Le Président a évoqué la vocation naturelle de la République fédérale de Yougoslavie à rejoindre l'Union européenne. Un premier pas sera fait prochainement avec l'accord de stabilisation et d'association qui est actuellement en discussion et qui devrait pouvoir être signé, je l'espère, rapidement. Cela suppose évidemment le respect d'un certain nombre de principes, notamment le respect des frontières, le respect des minorités, le développement de la coopération régionale. Je parle là de l'ensemble de la région. Ce sont des principes qui inspirent la politique de la République fédérale de Yougoslavie, qui sont totalement approuvés, comme M. SOLANA est venu le dire tout récemment au nom de l'Europe, et qui sont nécessaires si l'on veut renforcer la démocratie, la paix et remettre cette région et notamment la République fédérale à la place qui est naturellement la sienne, c'est-à-dire au sein de la famille européenne.
Quant à nos relations bilatérales, elles sont excellentes et nous n'avons pas eu beaucoup de difficultés à nous mettre d'accord, notamment pour rénover notre système de protection réciproque des investissements. Voilà, mais nous sommes tout prêts à répondre à telle ou telle question qui pourrait être posée.
QUESTION - Monsieur le Président KOSTUNICA, une question qui n'est pas en relation avec cette visite, mais le Président du Parlement de Serbie a démissionné hier. Une réaction ?
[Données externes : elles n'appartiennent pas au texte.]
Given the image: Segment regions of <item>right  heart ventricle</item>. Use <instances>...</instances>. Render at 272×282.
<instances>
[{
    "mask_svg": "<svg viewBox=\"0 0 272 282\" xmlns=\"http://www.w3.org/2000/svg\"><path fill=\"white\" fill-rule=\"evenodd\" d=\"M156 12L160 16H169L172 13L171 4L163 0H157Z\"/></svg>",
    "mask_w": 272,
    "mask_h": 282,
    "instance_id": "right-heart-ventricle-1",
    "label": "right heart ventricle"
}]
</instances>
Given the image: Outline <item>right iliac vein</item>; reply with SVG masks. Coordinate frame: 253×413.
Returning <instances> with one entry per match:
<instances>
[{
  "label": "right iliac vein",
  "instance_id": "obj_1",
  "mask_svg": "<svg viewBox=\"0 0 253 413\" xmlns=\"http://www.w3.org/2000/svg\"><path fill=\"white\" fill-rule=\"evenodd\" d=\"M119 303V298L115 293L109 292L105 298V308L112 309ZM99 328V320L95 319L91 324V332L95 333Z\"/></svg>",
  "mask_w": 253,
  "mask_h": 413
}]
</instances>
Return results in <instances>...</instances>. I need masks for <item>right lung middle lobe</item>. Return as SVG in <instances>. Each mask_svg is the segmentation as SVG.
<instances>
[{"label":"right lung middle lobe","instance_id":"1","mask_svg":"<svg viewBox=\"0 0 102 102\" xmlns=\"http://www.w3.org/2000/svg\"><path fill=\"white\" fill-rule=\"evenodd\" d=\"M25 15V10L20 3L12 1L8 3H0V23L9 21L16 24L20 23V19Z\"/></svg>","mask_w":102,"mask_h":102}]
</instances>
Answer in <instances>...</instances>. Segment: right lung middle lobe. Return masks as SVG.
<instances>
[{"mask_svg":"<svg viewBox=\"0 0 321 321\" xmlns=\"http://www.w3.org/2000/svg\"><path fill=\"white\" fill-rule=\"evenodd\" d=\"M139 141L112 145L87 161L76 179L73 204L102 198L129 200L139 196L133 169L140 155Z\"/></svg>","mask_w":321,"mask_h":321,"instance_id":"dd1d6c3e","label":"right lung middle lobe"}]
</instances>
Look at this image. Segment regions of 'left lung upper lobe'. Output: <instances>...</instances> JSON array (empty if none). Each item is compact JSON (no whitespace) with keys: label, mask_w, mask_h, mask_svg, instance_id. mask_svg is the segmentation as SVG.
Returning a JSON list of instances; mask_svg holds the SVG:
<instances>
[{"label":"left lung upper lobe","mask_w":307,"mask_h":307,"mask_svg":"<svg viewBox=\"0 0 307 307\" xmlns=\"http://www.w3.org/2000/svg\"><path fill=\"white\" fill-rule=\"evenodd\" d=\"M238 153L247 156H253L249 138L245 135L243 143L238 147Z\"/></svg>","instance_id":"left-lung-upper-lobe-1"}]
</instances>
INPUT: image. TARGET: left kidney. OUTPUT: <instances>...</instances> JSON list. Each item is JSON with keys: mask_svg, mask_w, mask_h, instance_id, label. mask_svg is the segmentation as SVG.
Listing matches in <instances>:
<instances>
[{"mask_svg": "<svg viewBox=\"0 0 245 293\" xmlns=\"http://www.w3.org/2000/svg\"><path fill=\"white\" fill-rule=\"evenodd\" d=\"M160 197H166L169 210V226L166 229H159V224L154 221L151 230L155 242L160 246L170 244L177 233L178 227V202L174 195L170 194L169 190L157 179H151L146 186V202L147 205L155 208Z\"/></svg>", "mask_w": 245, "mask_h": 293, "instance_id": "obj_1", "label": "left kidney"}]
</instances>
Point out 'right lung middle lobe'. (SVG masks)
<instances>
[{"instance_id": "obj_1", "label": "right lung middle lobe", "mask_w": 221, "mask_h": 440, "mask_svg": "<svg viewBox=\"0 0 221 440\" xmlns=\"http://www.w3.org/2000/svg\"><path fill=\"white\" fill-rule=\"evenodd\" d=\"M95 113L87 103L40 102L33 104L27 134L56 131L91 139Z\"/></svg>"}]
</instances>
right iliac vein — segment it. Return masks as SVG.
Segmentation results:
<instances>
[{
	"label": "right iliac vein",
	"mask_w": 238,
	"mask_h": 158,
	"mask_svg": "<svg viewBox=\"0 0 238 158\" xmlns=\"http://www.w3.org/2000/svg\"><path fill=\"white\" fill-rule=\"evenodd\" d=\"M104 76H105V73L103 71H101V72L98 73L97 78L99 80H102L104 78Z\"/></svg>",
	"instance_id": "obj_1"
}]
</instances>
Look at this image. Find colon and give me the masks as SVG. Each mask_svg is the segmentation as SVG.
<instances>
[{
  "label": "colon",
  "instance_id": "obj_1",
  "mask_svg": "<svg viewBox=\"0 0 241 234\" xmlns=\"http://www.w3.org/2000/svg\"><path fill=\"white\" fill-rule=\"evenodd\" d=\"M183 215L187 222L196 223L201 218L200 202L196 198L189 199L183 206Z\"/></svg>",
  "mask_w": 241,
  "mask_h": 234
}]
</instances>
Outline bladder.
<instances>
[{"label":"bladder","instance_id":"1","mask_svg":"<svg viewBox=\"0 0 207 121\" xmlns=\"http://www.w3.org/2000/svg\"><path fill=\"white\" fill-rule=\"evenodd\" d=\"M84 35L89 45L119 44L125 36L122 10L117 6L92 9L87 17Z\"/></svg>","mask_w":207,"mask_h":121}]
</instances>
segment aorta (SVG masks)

LE PRESIDENT KOSTUNICA - Il a été invité à quitter son poste juste au moment où se situe la visite du Président CHIRAC. J'aurais préféré ne pas être saisi de cette question à l'issue de mes entretiens avec le Président CHIRAC, lors de ce point de presse. La crise parlementaire qui vient de se déclencher en République de Serbie est certainement quelque chose qui ne contribuera ni à la sécurité dans cet Etat ni dans la région. Il s'agit d'un Etat qui a connu tant d'instabilité, qui a tant besoin de stabilité après un régime autoritaire. Cela ne contribuera nullement à la stabilité et je me permets d'ajouter que cela n'est pas non plus dans l'esprit de notre rôle d'hôte, au moment où nous recevons le Président CHIRAC. Cela n'est pas non plus dans l'esprit de ce qui est notre tradition d'hospitalité serbe, si je puis m'exprimer ainsi.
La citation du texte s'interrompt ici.